TEXTO FORNECIDO
Medíocres e perigosos
O reacionário é, antes de tudo, um fraco. Um fraco que conserva ideias
como quem coleciona tampinhas de refrigerante ou maços de cigarro – tudo
o que consegue juntar mas só têm utilidade para ele. Nasce e cresce em
extremos: ou da falta de atenção ou do excesso de cuidados. E vive com a
certeza de que o mundo fora da bolha onde lacrou seu refúgio é um mundo
de perigos, pronto para tirar dele o que acumulou em suposta dignidade.
Como tem medo de tudo, vive amargurado, lamentando que jamais estenderam
um tapete à sua passagem. Conserva uma vida medíocre, ele e suas
concepções e nojos do mundo que o cerca. Como tem medo, não anda na rua
com receio de alguém levar muito do pouco que tem (nem sempre o
reacionário é um quatrocentão). Por isso, só frequenta lugares em que se
sente seguro, onde ninguém vai ameaçar, desobedecer ou contradizer suas
verdades. Nem dizer que precisa relaxar, levar as coisas menos a sério
ou ver graça na leveza das coisas. O reacionário leva a sério a ideia de
que é um vencedor.

SUA TAREFA
Prossiga, por favor, com o texto sobre o reacionário, escrevendo a partir da última frase dele.

Dados de rastreamento de coordenadas em pixels:
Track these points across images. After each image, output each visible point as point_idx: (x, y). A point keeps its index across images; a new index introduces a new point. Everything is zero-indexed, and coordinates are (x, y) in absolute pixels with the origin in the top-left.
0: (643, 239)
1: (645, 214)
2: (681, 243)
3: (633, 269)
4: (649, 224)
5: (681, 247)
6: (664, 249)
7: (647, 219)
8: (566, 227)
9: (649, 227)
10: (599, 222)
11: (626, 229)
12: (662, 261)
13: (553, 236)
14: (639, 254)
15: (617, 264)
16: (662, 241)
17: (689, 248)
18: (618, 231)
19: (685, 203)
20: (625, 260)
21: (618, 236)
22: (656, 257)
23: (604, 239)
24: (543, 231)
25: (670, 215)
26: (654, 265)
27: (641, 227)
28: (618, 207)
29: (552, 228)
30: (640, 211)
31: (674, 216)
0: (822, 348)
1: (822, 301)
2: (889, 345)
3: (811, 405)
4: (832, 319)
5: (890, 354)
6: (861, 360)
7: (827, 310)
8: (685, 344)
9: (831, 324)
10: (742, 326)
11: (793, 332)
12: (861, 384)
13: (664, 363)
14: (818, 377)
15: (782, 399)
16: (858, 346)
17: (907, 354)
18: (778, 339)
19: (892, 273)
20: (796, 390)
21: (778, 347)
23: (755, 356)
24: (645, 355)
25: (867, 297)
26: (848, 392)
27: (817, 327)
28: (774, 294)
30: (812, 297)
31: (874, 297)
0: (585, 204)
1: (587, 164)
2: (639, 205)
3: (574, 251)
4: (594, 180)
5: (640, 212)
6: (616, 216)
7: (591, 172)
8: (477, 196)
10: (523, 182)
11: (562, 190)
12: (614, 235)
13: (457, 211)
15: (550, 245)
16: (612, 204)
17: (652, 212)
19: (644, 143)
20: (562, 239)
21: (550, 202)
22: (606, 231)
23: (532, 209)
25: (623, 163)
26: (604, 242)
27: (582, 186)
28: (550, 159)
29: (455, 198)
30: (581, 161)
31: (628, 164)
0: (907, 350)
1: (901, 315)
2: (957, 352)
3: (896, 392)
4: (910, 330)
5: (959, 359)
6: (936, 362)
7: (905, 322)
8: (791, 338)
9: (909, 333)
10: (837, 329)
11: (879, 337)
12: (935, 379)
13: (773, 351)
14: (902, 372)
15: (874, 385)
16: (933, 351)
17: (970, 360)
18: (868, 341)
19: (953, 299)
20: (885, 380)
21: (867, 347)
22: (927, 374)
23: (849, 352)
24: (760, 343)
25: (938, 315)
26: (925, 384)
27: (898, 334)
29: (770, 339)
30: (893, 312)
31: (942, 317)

--

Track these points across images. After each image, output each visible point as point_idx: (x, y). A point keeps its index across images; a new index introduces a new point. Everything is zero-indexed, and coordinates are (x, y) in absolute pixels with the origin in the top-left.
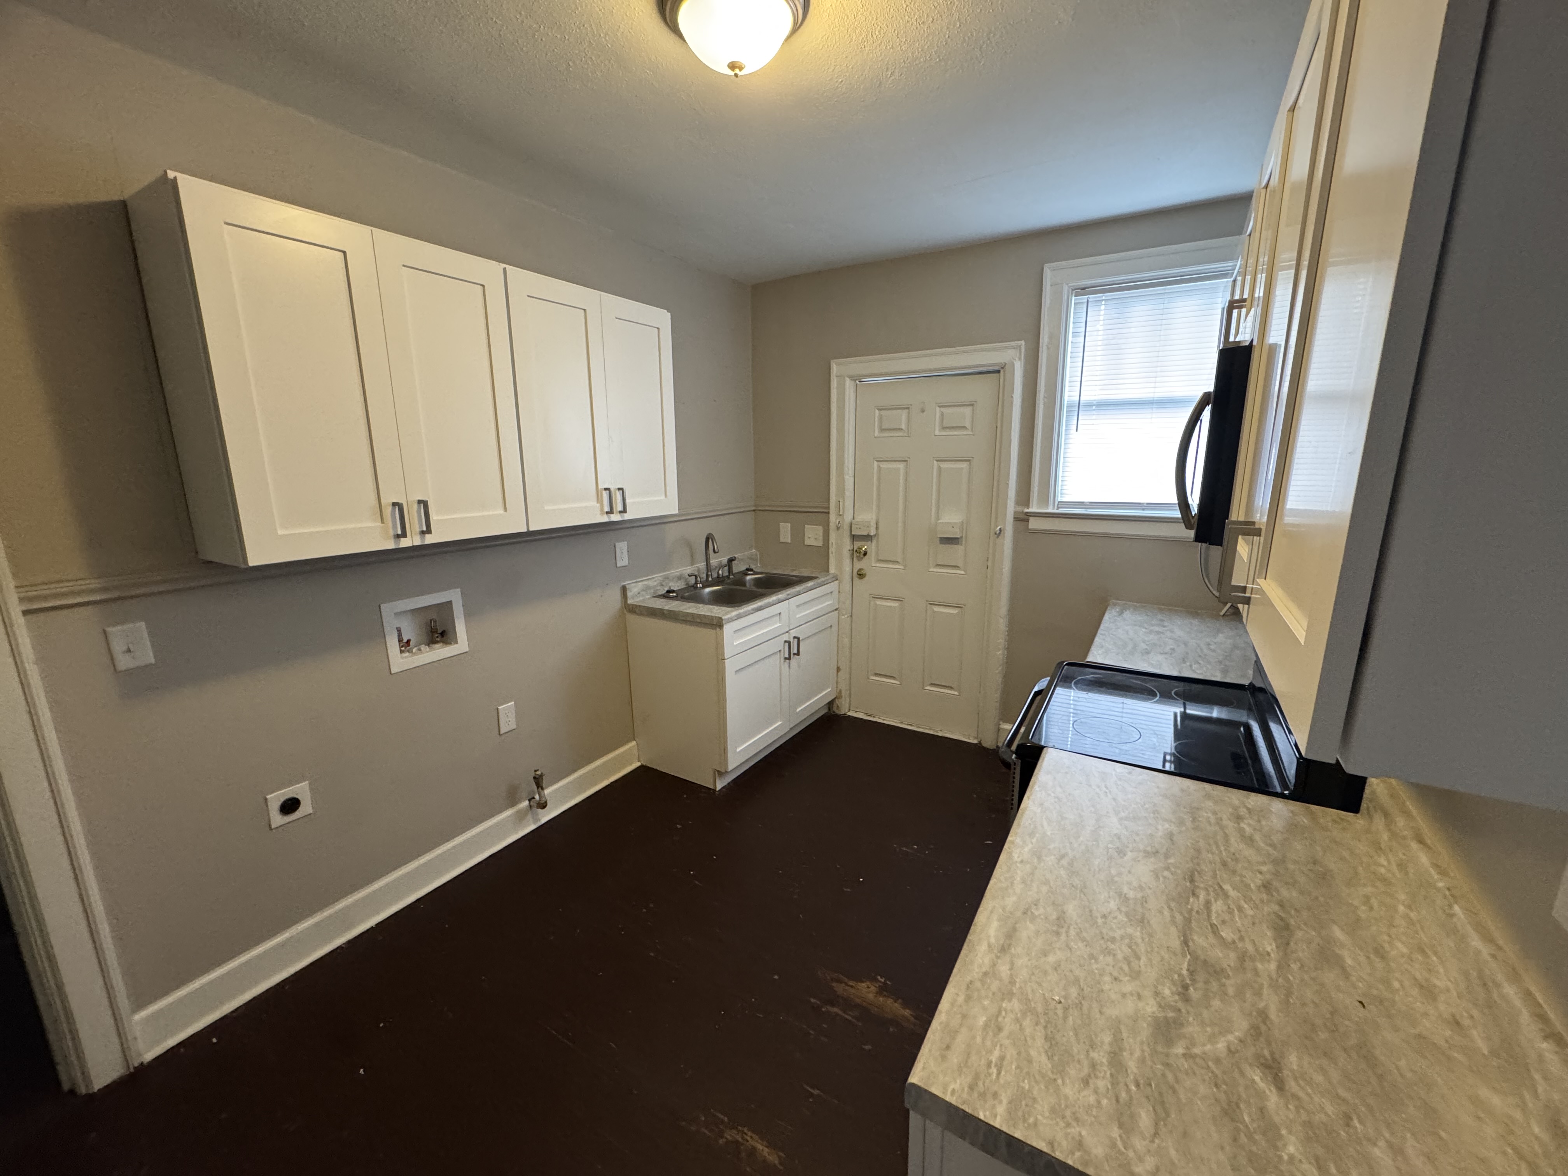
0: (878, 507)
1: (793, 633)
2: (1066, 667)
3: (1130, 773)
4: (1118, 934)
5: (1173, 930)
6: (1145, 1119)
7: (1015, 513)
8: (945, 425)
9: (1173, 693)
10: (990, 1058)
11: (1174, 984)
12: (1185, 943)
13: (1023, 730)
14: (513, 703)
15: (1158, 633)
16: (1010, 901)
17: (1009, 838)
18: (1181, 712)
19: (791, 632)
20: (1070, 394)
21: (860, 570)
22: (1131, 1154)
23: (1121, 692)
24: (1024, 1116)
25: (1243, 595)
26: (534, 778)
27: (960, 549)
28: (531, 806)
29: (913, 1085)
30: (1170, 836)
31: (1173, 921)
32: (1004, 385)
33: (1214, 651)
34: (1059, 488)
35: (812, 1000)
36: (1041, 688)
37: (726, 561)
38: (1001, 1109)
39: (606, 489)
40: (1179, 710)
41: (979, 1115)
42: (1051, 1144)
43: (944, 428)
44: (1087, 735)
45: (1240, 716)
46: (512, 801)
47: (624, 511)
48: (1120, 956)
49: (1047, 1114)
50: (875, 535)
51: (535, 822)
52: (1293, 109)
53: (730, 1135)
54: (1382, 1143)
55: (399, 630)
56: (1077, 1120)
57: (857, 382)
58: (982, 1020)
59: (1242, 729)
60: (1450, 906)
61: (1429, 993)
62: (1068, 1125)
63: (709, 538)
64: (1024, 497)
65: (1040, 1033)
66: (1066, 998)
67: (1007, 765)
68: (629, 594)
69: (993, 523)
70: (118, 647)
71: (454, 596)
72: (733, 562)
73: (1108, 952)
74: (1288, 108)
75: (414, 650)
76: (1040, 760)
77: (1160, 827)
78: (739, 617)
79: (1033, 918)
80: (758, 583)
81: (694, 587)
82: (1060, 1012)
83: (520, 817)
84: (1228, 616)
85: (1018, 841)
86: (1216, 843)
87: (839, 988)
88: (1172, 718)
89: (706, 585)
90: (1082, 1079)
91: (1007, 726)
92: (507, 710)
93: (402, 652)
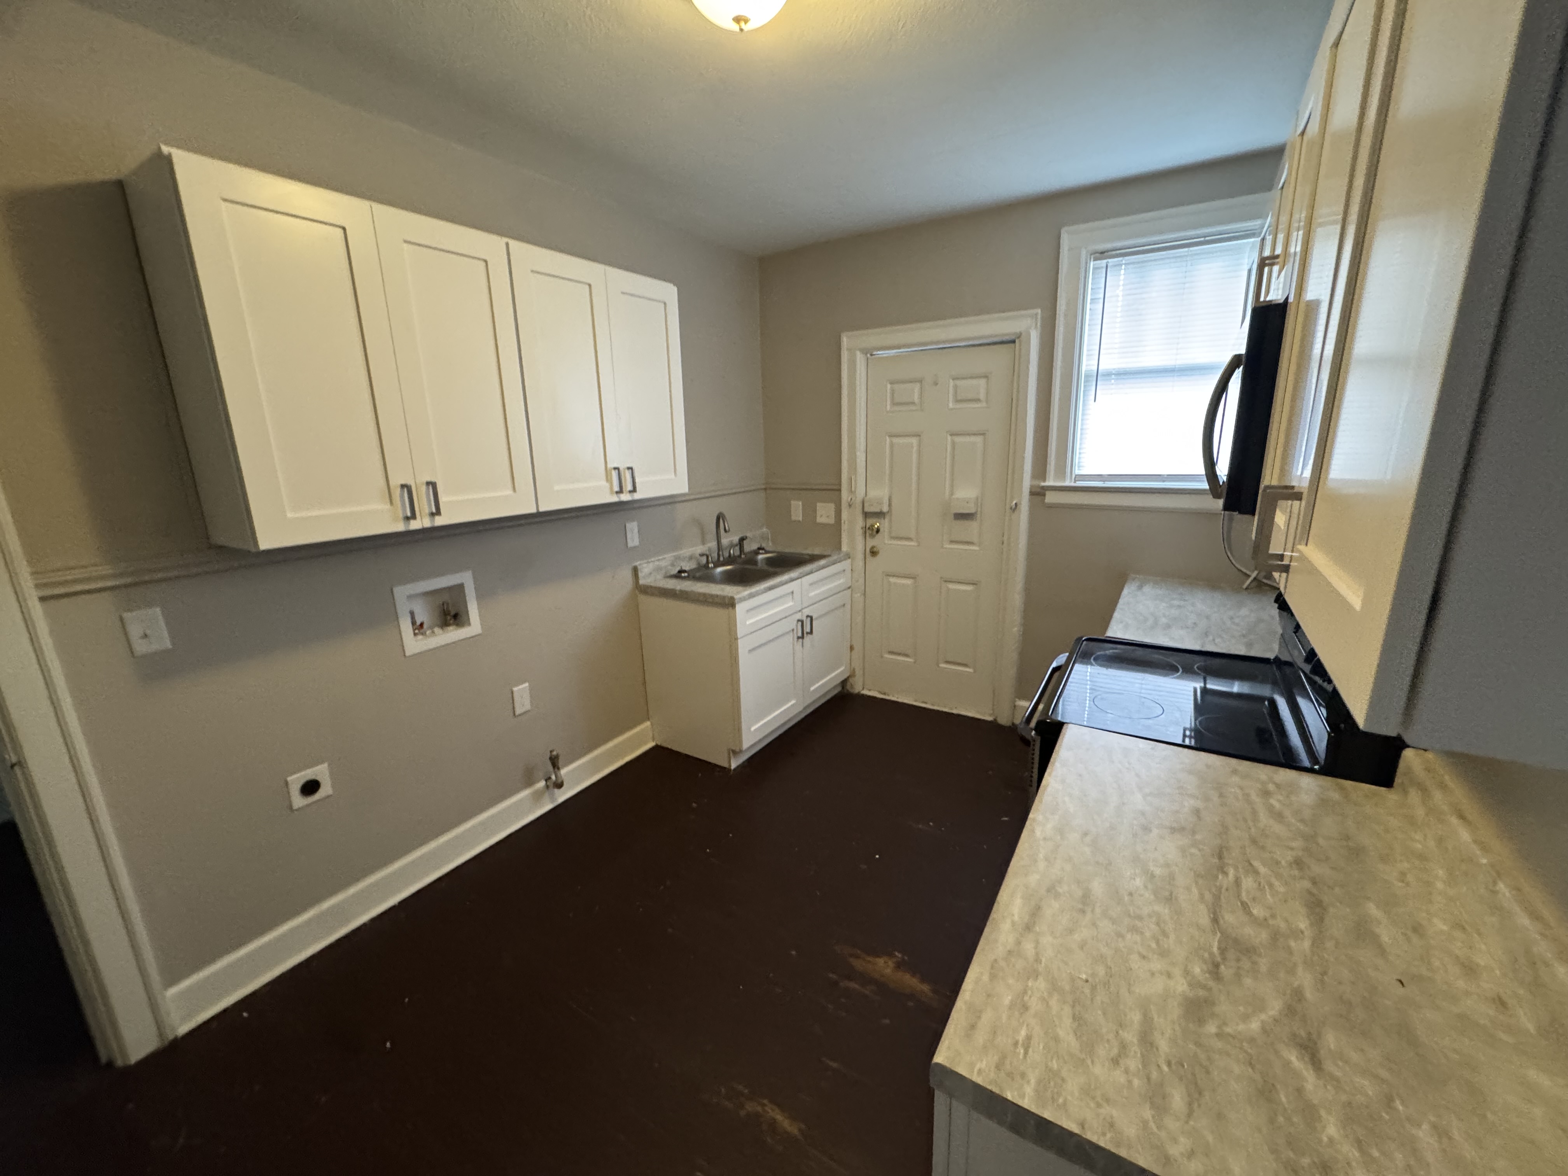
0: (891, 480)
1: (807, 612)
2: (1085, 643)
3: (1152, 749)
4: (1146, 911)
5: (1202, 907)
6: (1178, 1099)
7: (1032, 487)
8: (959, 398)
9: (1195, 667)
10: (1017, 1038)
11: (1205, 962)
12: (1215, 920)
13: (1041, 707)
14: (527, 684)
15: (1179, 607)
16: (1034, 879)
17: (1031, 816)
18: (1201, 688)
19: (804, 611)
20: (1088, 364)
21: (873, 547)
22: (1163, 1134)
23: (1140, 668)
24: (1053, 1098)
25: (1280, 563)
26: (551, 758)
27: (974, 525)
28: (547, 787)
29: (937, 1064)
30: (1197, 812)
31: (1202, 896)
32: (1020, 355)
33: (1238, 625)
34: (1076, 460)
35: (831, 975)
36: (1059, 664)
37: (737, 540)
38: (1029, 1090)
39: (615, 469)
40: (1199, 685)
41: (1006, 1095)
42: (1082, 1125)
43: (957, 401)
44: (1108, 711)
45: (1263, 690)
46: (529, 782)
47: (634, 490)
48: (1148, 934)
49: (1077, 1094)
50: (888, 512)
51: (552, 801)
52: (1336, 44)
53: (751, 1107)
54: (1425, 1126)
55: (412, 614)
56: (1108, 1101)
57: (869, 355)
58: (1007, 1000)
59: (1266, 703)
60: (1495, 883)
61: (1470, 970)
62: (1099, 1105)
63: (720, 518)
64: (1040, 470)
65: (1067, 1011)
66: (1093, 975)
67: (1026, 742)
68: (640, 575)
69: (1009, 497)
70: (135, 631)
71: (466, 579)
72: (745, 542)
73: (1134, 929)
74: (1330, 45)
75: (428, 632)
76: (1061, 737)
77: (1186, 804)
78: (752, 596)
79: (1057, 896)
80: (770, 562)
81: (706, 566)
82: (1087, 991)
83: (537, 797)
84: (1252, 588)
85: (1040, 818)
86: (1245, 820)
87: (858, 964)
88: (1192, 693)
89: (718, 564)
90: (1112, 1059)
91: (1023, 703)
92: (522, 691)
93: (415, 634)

RESPOSTA
A maioria passou a vida toda tendo tudo aos alcance – da empregada que
esquentava o leite no copo favorito aos pais que viam uma obra de arte
em cada rabisco em folha de sulfite que ele fazia – cultivou uma
dificuldade doentia em se ver num mundo de aptidões diversas. Outros
cresceram em meios mais abastados – e bastou angariar postos na escala
social para cuspir nos hábitos de colegas de velhos andares. Quem não
chegou onde chegaram – sozinhos, frise-se – não merece respeito.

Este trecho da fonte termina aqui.